- Task set:
a: How many different gins does the bar at The Feathers Hotel stock, according to the passage about The Feathers Hotel?
b: Please copy everything from "Woodstock is home" down to "was rather overwhelming." in the passage about The Feathers Hotel, switching "tonics" to "mixers".

-------- Source passage --------

Woodstock is home to The Feathers Hotel, which boasts a restaurant and bar specialising in gin. In fact, specialising is a bit of an understatement:  the Feathers bar stocks almost 100 different gins from all over the world, and eight tonics to boot. What’s more, the two of us had signed ourselves up for the ‘Gin Experience’, a five-course meal (although it turned out to be eight), where that finest of spirits features in every course. To someone who considers Gordon’s to be a decadent departure from Tesco’s own-brand, the prospect was rather overwhelming.

I can only apologise in advance for the number of puns one can make using the word gin. Ginteresting, gintense, ginspirational, gintimate – all of these go some way to describing the ‘Experience’. We were first offered quails eggs and pâté (the first unexpected surprise) while we hastily attempted to read the descriptions of the dozens of gins on the menu. Making an informed choice was inevitably impossible, so I opted for a gin beginning with ‘I’, and my companion went for the one with the longest blurb. The two resultant G&Ts were completely different to the taste, thus enabling us to copy our waiter by making a number of pretentious remarks to each other about “notes of juniper” and “rich botanicals”.

-------- Supplied information --------

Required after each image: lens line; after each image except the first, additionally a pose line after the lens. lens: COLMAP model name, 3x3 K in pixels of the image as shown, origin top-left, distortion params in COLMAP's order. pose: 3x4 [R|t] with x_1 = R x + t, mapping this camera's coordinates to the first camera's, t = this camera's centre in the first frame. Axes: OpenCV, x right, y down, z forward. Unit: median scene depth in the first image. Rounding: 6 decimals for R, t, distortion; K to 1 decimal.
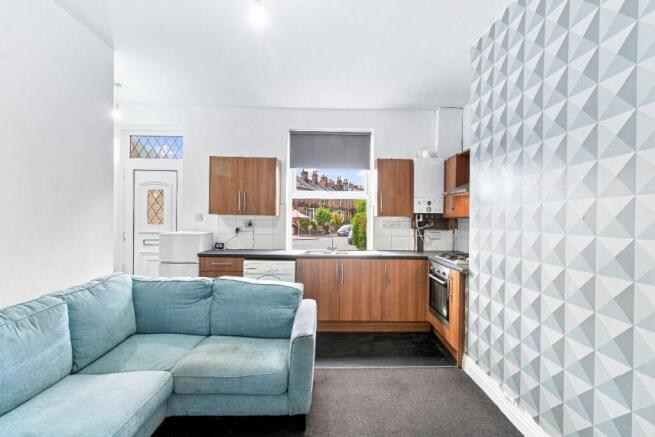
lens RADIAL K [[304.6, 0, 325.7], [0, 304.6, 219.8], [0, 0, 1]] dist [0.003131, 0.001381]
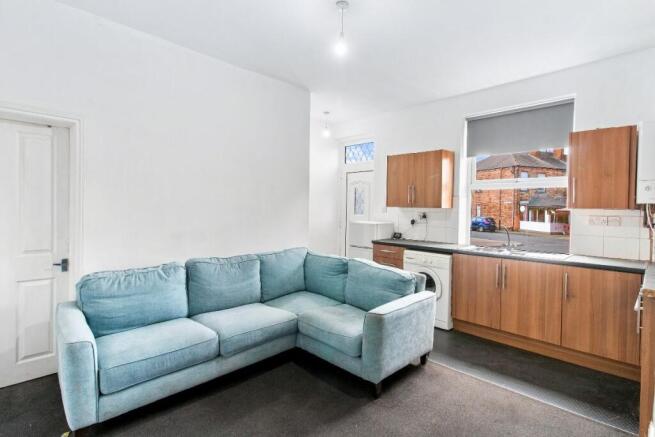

--------

- Task-by-task results:
a: Almost 100 different gins from all over the world.

b:
Woodstock is home to The Feathers Hotel, which boasts a restaurant and bar specialising in gin. In fact, specialising is a bit of an understatement:  the Feathers bar stocks almost 100 different gins from all over the world, and eight mixers to boot. What’s more, the two of us had signed ourselves up for the ‘Gin Experience’, a five-course meal (although it turned out to be eight), where that finest of spirits features in every course. To someone who considers Gordon’s to be a decadent departure from Tesco’s own-brand, the prospect was rather overwhelming.